After editing config.py, restart the Celery worker. The API's --reload
does not propagate to the worker.
pkill -f start_worker.py
cd backend && . .venv/bin/activate
export ONECOMP_DEVICE=cuda
export LOCAL_MODEL_ROOT="$(pwd)/models"
nohup uv run python start_worker.py > /tmp/worker.log 2>&1 &
Directory layout
dashboard/
├── backend/
│ ├── app/ # FastAPI, Celery tasks, inference
│ ├── start_backend.py
│ ├── start_worker.py
│ ├── pyproject.toml # onecomp + vllm + torch (cu130)
│ ├── onecomp.db # SQLite (created at runtime)
│ └── tmp/quantized/ # Quantization output (gitignored)
├── frontend/ # React SPA
└── docs/
└── setup-hpc.md # HPC procedure, architecture, troubleshooting
Troubleshooting
See troubleshooting in docs/setup-hpc.md for details.
| Symptom | Fix |
|---|---|
Redis won't start (Failed to configure LOCALE) | export LC_ALL=C before redis-server (#1b) |
Redis Error 97 / Celery reconnect failure | Use 127.0.0.1 in the Redis URL and --bind |
vLLM /health returns Squid 403 | no_proxy (set automatically in code) |
Deploy fails because vllm_python path is missing | Align config with the venv layout and restart the worker (#7) |
onecomp / vllm dependency conflict | Separated venv + vllm_python in config.py |
| SSH tunnel established but API unreachable | Point LocalForward at the GPU node name |
| Chat is slow / keeps polling | ONECOMP_DEVICE=cuda, then Stop → Deploy |
Deploy fails: Could not find nvcc | VLLM_USE_FLASHINFER_SAMPLER=0 on the worker, restart worker, Stop → Deploy (#10) |
| Local model name fails / “not a local folder” on HF | Set the same LOCAL_MODEL_ROOT on worker and API, restart both; model dir must be {LOCAL_MODEL_ROOT}/<name>/ (#11) |
Separating the vLLM venv
Background (why a separated venv used to exist / why it usually is not needed now)

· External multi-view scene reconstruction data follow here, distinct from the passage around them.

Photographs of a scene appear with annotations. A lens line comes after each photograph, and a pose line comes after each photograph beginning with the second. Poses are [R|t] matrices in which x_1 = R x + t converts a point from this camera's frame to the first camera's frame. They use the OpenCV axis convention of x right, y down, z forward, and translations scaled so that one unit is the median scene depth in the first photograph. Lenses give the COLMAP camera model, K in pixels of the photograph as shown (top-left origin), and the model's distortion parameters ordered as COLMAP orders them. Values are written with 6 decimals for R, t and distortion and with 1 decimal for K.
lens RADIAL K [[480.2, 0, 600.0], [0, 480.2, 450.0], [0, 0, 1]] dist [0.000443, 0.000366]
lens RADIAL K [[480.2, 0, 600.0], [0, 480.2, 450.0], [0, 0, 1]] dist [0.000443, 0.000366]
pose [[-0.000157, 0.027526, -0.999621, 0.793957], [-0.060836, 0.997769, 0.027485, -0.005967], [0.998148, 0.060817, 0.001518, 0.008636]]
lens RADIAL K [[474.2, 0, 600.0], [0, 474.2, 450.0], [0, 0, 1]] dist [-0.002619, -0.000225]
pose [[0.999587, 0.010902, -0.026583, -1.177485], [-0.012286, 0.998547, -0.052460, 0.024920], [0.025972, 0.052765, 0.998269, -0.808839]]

The original HPC layout used two Python environments, one for quantization
(onecomp) and one for inference (vLLM): backend/.venv and
backend/.venv-vllm. Reasons at the time:
onecomprequiredtransformers5.x- vLLM 0.19.x still required
transformers4.x, souv synccould not resolve both in the same venv - The worker therefore quantized in the main venv and launched vLLM as a
separate process via
settings.vllm_python(previously defaulting to.venv-vllm/bin/python)
Since OneCompression v1.1.1,
vLLM 0.21.x and later are supported together, so the dependency tension is
gone. The pyproject.toml in this repo resolves onecomp and
vllm>=0.21.0 in the same venv.
For normal operation the main backend/.venv is enough, and the default
in config.py is:
vllm_python: str = ".venv/bin/python"
(vLLM is still launched as a subprocess from Celery. What is unified is the interpreter and packages; the processes remain separate.)
If you do need a dedicated vLLM venv (dependency conflict, different CUDA build, etc.):
- Create
.venv-vllm/withcd backend && bash setup_vllm.sh - Either edit
backend/app/core/config.pyor set the env var when starting the worker:
# config.py (backend/app/core/config.py)
vllm_python: str = ".venv-vllm/bin/python"
export ONECOMP_VLLM_PYTHON="$(pwd)/.venv-vllm/bin/python" # if you do not want to edit config.py
- Always
pkill -f start_worker.py, restart the worker, then Stop → Deploy from the UI
See setup-hpc.md §1.2.1 / #9 for the full procedure.
License
See FujitsuResearch/OneCompression for the OneCompression license.